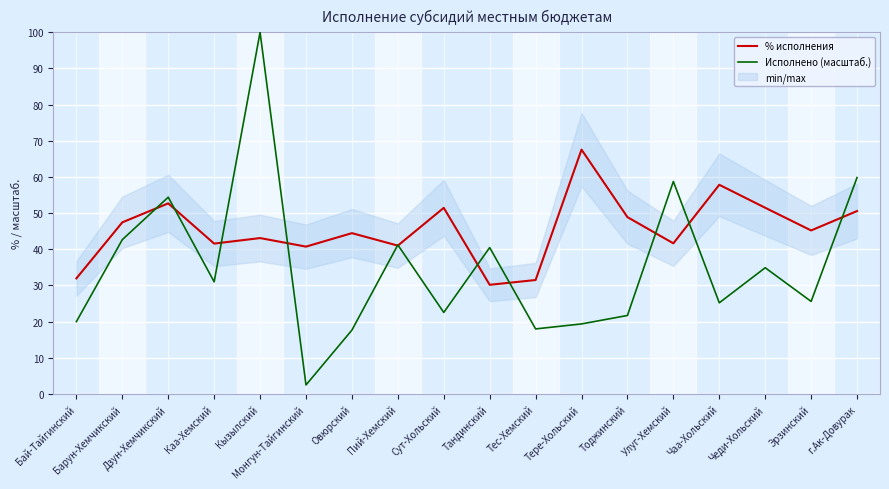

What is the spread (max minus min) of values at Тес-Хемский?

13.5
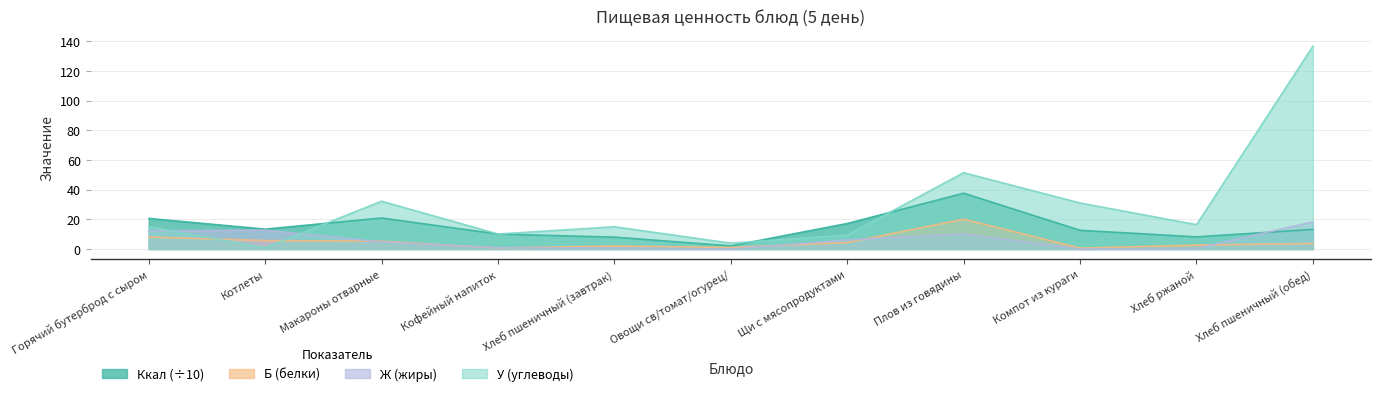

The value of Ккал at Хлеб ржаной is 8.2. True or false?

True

=======

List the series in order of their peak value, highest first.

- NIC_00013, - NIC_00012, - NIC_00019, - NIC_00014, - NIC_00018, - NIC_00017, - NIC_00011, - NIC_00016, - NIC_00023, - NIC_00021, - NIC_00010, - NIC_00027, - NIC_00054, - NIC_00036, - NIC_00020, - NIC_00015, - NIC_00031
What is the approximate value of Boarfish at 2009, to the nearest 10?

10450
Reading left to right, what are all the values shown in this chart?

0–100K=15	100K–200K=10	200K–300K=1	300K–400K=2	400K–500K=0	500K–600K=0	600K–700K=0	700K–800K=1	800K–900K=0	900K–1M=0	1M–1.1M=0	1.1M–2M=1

=======

__Work order__
How many lines in the items above contain the string "True"? Give only the number.

__Exercise answer__
2